CSIR-Indian Institute of Chemical Technology
- CSIR-IICT
- Type: Autonomous, Govt, CSIR
- Established: 1944; 82 years ago
- Director: Dr. D. Srinivas Reddy
- Location: Tarnaka, Hyderabad 17°25′20″N 78°32′22″E﻿ / ﻿17.422114°N 78.539307°E
- Campus: Urban Tarnaka 170 acres (690,000 m^{2});
- Website: www.iict.res.in
- Location in Telangana Indian Institute of Chemical Technology (India)

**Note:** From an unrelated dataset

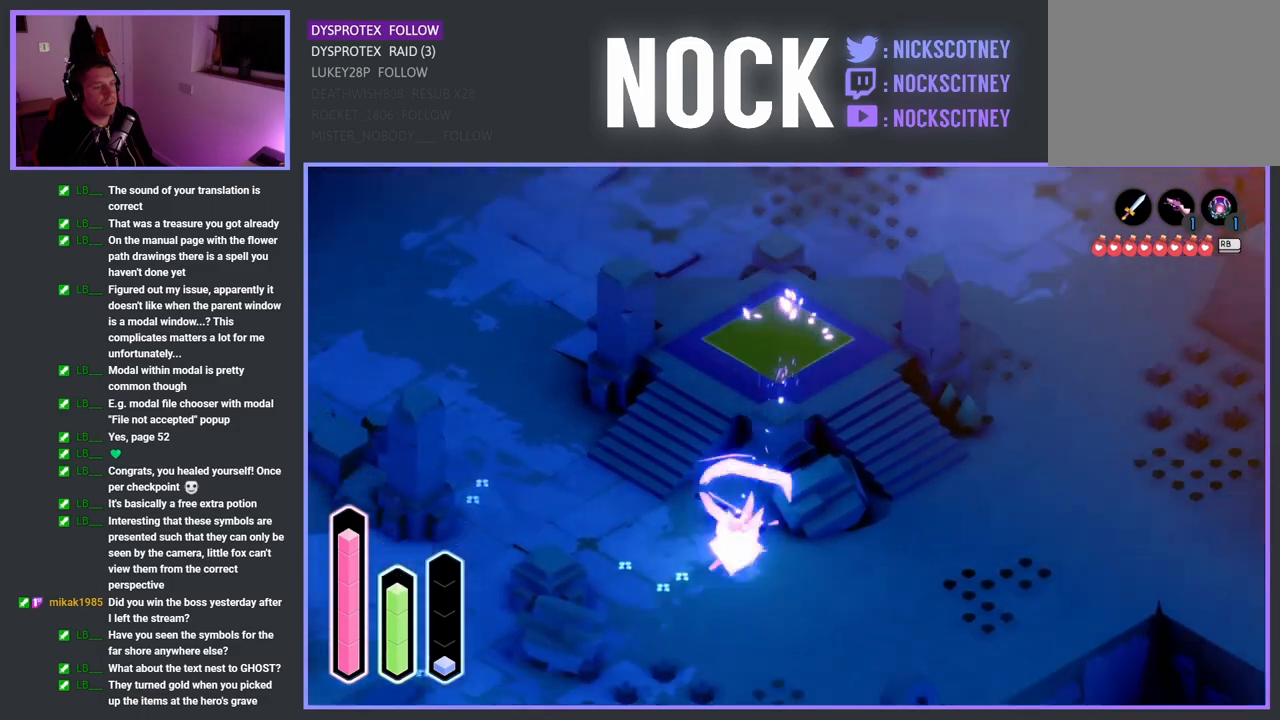
{"buttons": [], "left_stick": "up-left", "right_stick": "center", "events": [[367, "left_stick", "up"], [417, "CROSS", "up"], [500, "left_stick", "up-left"]]}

= Indian Institute of Chemical Technology =

Research institute in Telangana, India

The CSIR-Indian Institute of Chemical Technology is a national-level research center located in Hyderabad, Telangana, India under the Council of Scientific and Industrial Research (CSIR). IICT conducts research in basic and applied chemistry, biochemistry, bioinformatics, chemical engineering and provides science and technology inputs to the industrial and economic development of the country. IICT has filed one of the maximum CSIR patents.

==Activities==

The research and development programmes of IICT relate to the development of technologies for pesticides, drugs, organic intermediates, fine chemicals, catalysts, polymers, organic coatings, use of low-grade coals, and value-added products from vegetable oils. Process design and mechanical engineering design form an integral part of technology development and transfer. IICT is also actively engaged in basic research in organic synthesis and catalyses.

==Public health==

An example of the institute's work is development of technology for accurate identification, of principal mosquito vector in rural endemic areas for designing suitable control measures of vector-borne diseases like malaria, filaria, Japanese encephalitis, dengue fever, etc.

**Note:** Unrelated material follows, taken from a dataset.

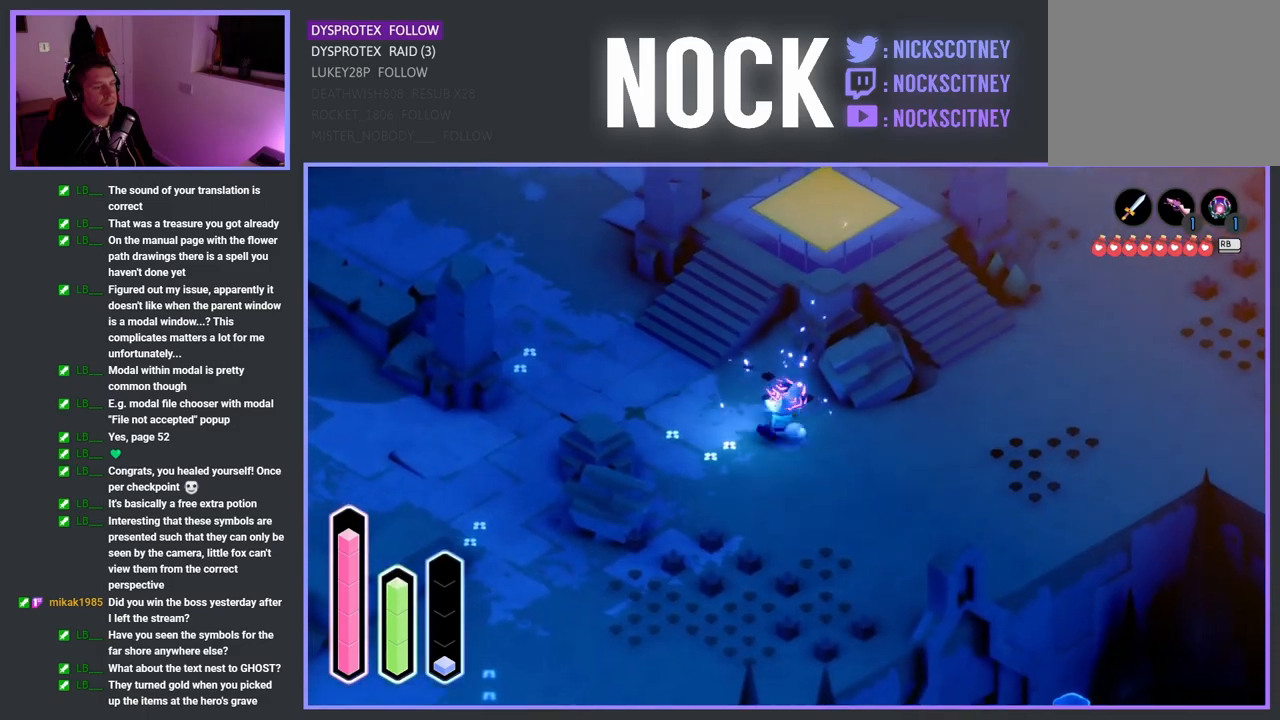
{"buttons": [], "left_stick": "up-left", "right_stick": "center", "events": []}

In developing countries like India, classification and identification of the mosquito species from rural endemic areas are of paramount importance. The World Health Organization monograph which describes the taxonomic data in the form of a pictorial key is generally difficult to understand by a non-taxonomist. Keeping this difficulty in view, a novel software has been developed which is user-friendly and menu-driven. The package can be successfully used in mosquito control programs in rural areas. Rapid identification and greater accuracy are the salient features of the technology.